Aussi, un salon peut devenir le lieu de rencontres, d’innovations, de naissances, de moments de joie intense ou, au contraire, de tristesse infinie. Épuré, le récit caractérise les enjeux de cette famille de façon concise mais efficace. Par ailleurs, Here souffre quelque peu du déséquilibre qu’impose sa forme kaléidoscopique : certaines intrigues, comme celles des Amérindiens ou de la famille afro-américaine, apparaissent largement caricaturales et sont forcément moins développées que celle de la famille Young.


D’autre part, puisque le film a pour ambition de retranscrire le passage de plusieurs décennies avec un même groupe de personnages, Here a fréquemment recours aux effets spéciaux et à la technologie controversée du de-aging, déjà vue dans des films comme The Irishman de Martin Scorsese. Ainsi, Hanks et Wright peuvent jouer leurs propres rôles dans leur jeunesse. Cette tentative témoigne de l’envie d’un réalisateur - pourtant en fin de carrière - de repousser les limites de son cinéma avec la technologie numérique, quitte à ne pas convaincre son public, comme ce fut le cas avec Beowulf. Aux États-Unis, les effets spéciaux de Here ont été très mal reçus, décrits comme une "catastrophe technique". Pourtant, le résultat s’avère assez convaincant, voire troublant pour certaines séquences qui évoquent la vallée de l’étrange (un phénomène déjà commenté lors du retour de Ian Holm, comédien décédé, dans Alien : Romulus il y a quelques mois).


Par conséquent, quelle injustice pour un film aussi audacieux dans sa forme et sa narration d’être réduit à une sortie en salles en catimini en France et d’être massacré par la critique américaine, tant le résultat final s’avère émouvant.

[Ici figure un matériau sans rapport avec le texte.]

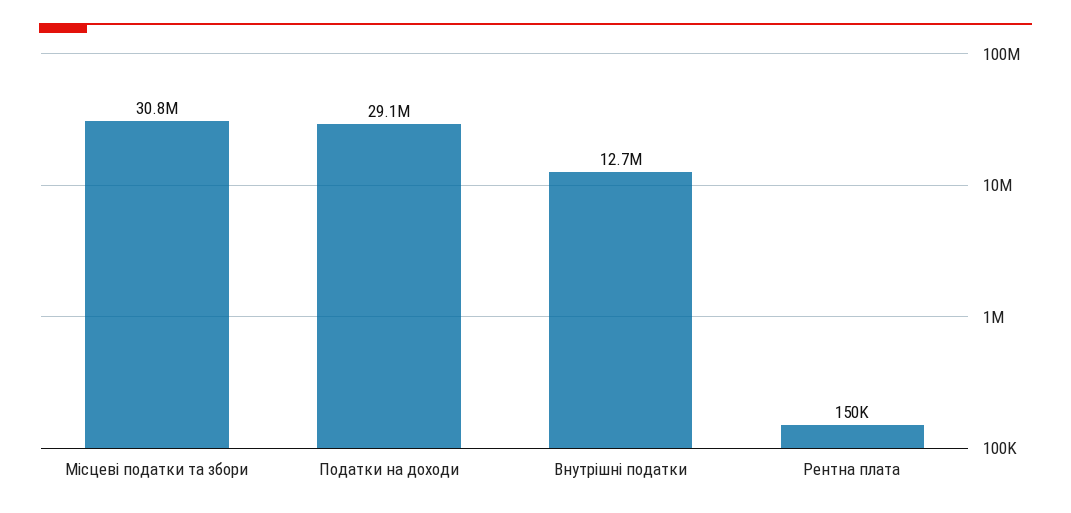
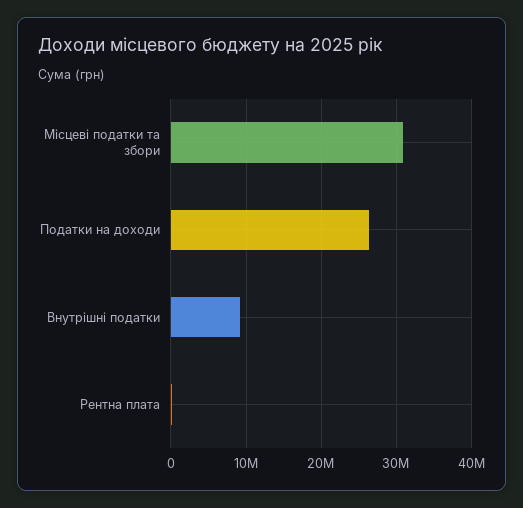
Податки на доходи: 29100000 -> 26000000
Внутрішні податки: 12700000 -> 9000000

Rarement le passage du temps aura été traité avec autant de justesse. Ainsi, si ce qui traverse nos vies est fugace, sujet à l’oubli face à nos existences forcément éphémères, le cinéma est l’art qui les immortalise et les rend survivants. Zemeckis et Roth font le choix de capturer l’essence de ces moments de vie, par le biais de plans fixes, et de les encenser dans leur simplicité apparente.


Here est un film sincère, profondément touchant, qui délivre une puissance émotionnelle dévastatrice avec la plus grande humilité qui soit.


[Gaspar Noé affirmait à la fin d’Irreversible que le temps détruisait tout. Zemeckis dirait avec Here, que si le temps ne répare pas ce qui se brise, le travail de mémoire demeure peut-être avec le cinéma.]